Fourth, increase penalty measures for violations of information disclosure obligations. Many violations by enterprises regarding information disclosure, especially financial information, have not decreased and have not improved much from year to year. There are many reasons for this situation, but an important reason is the lack of specific sanctions for violations of financial information disclosure. For example, if a company's announced results before and after the audit differ, the subjects currently only need to explain the difference, without any heavy penalty measures for the disclosed content. Therefore, it is necessary to widely announce, promote through media to ensure listed companies understand and fully grasp the penalty measures to strictly comply with regulations. At the same time, issue specific regulations on fines or other forms of punishment for violations related to financial information disclosure.

Fifth, actively improve corporate governance mechanisms at listed enterprises. Many examples show that poor corporate governance mechanisms lead to significant discrepancies between pre- and post-audit disclosed information, greatly affecting investors' trust in the information disclosed by listed enterprises.

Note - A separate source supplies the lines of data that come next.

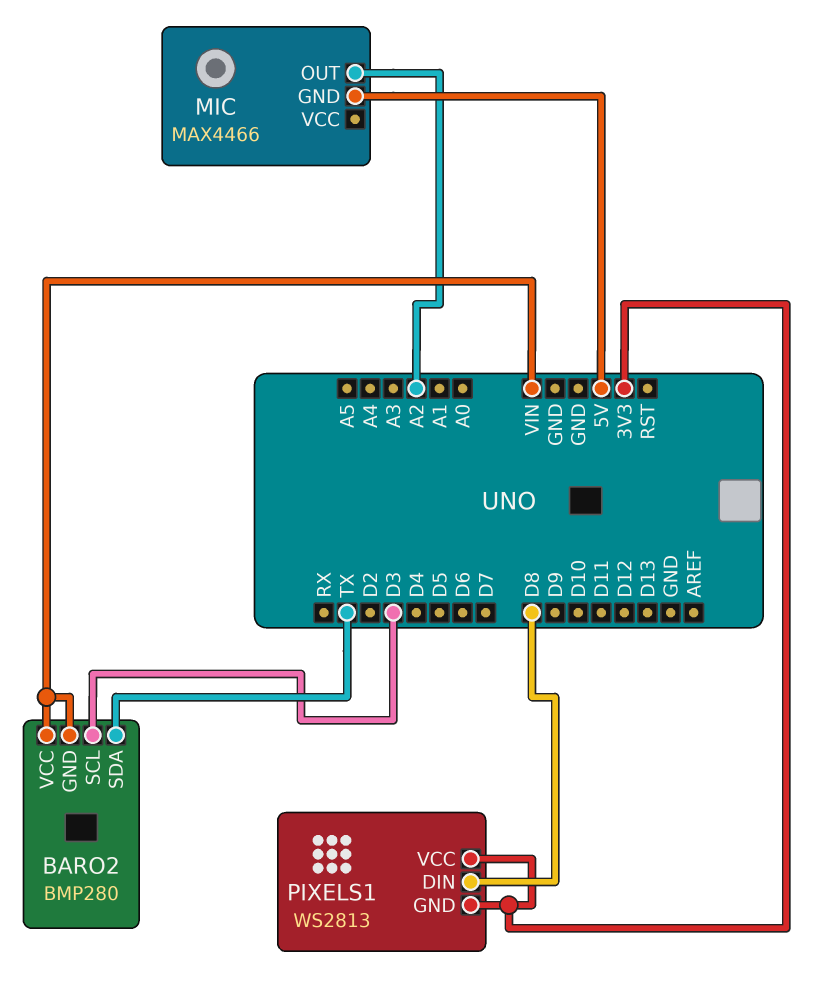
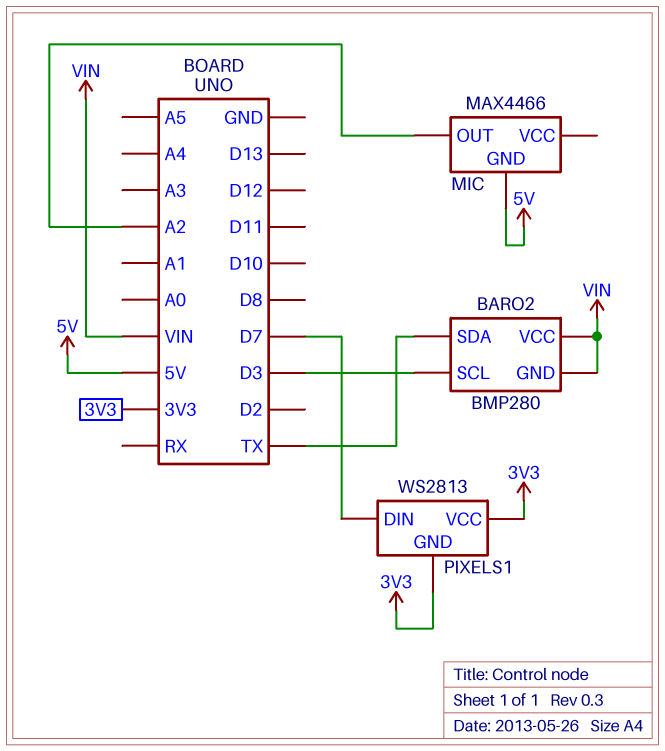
PIXELS1 pin DIN: D8 -> D7

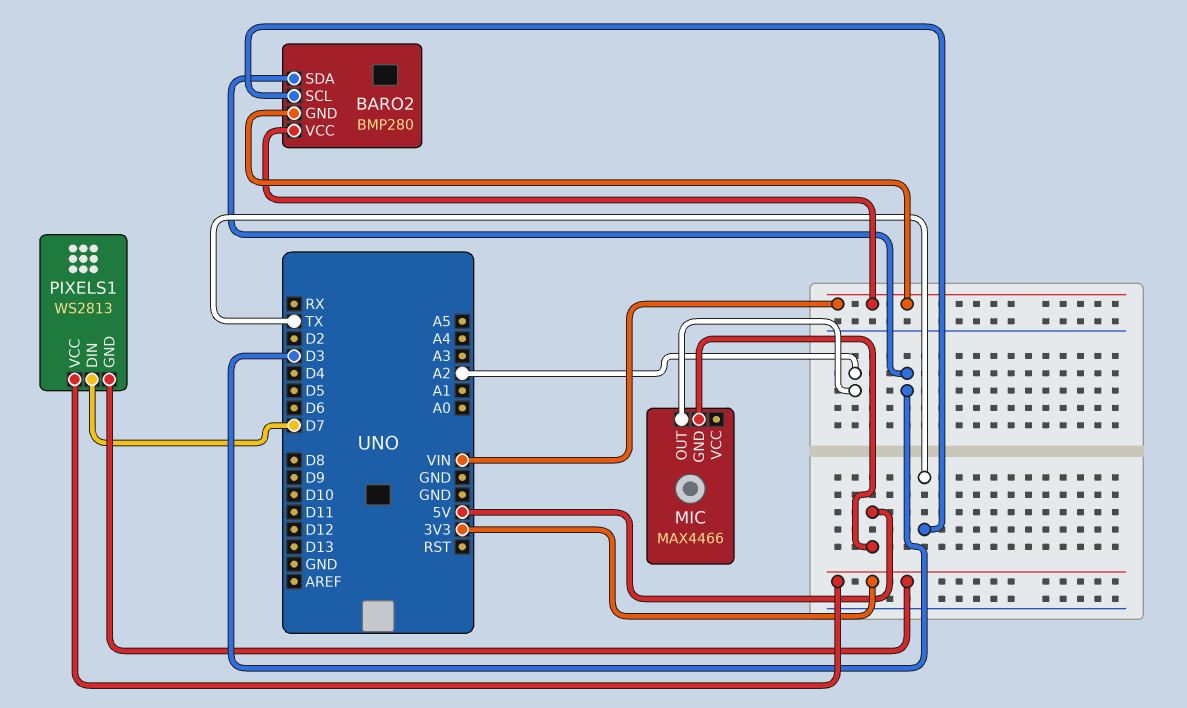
BARO2 pin SCL: D3 -> TX
BARO2 pin SDA: TX -> D3

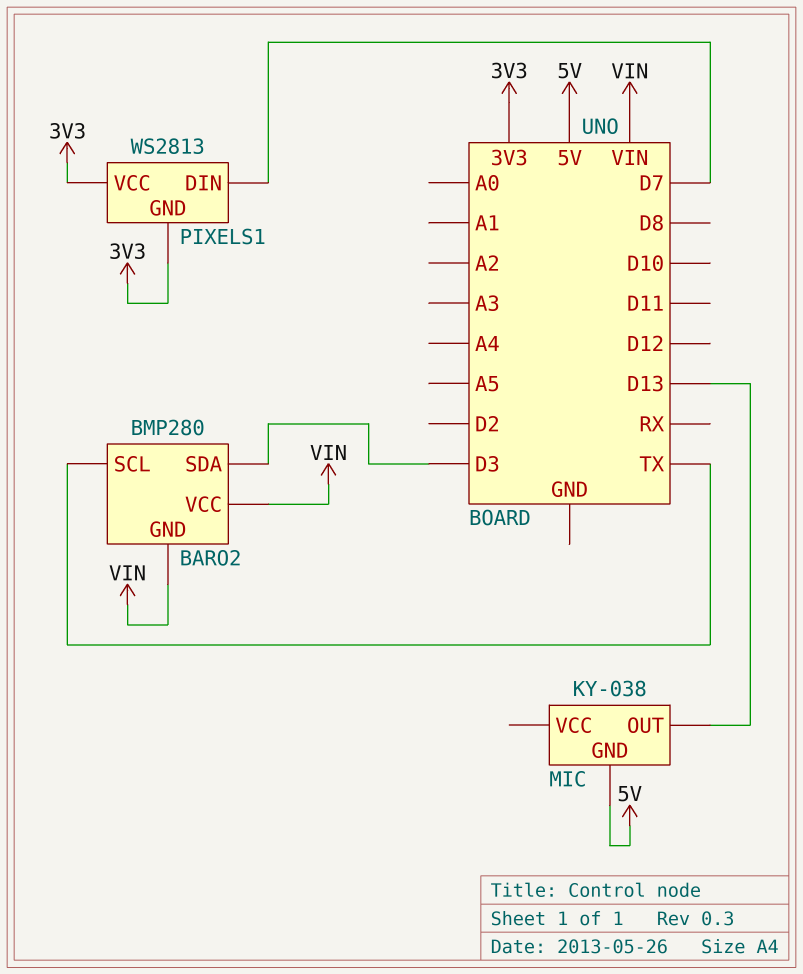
MIC: MAX4466 -> KY-038
MIC pin OUT: A2 -> D13

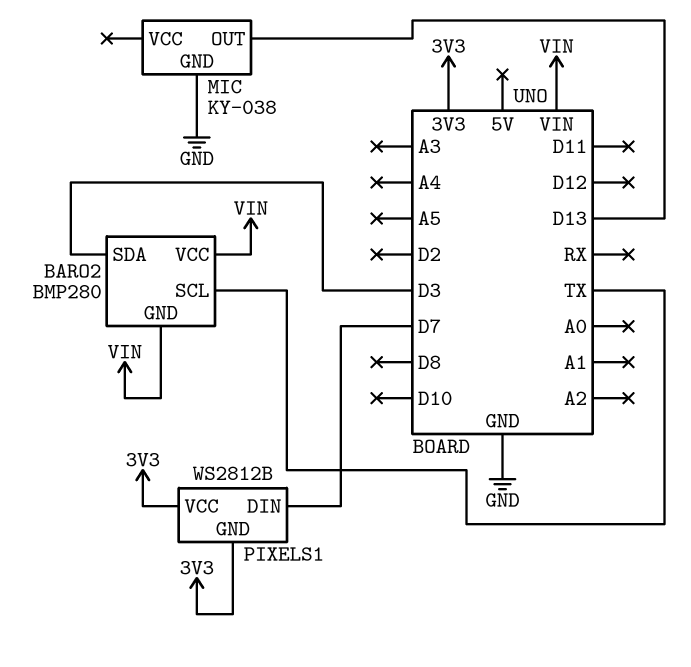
MIC pin GND: 5V -> GND
PIXELS1: WS2813 -> WS2812B

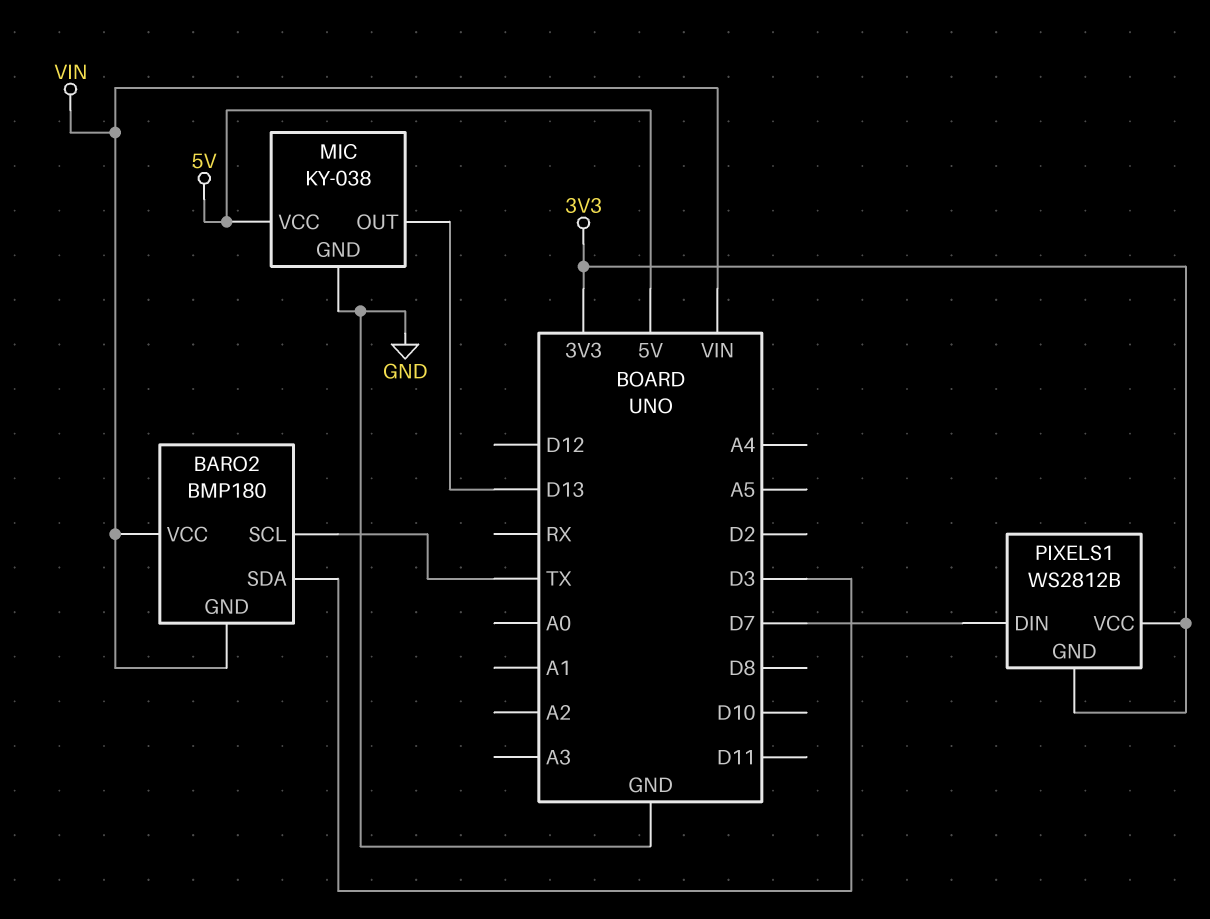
BARO2: BMP280 -> BMP180
MIC pin VCC: none -> 5V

The Board of Directors must enhance oversight activities, report company risks, and particularly ensure policies and processes to establish an effective control environment, including the establishment of an internal audit department. This aims to protect shareholders' rights, limit acts of power abuse or exploiting loopholes for personal gain by managers. Specific actions include using reputable and truly independent auditing firms, avoiding excessive use of non-audit services from the independent audit firm, which also aims to increase the auditor's independence, helping investors trust the audit results and opinions, thereby increasing investors' evaluation of the transparency of listed enterprises; establishing an efficient operating apparatus to minimize unwanted governance actions, such as appointing outside members to the executive board or restructuring the organizational system of enterprises. Have specific regulations and requirements on establishing an effective internal control system. Enhance internal audit activities and this department must be supervised and managed by the Board of Directors.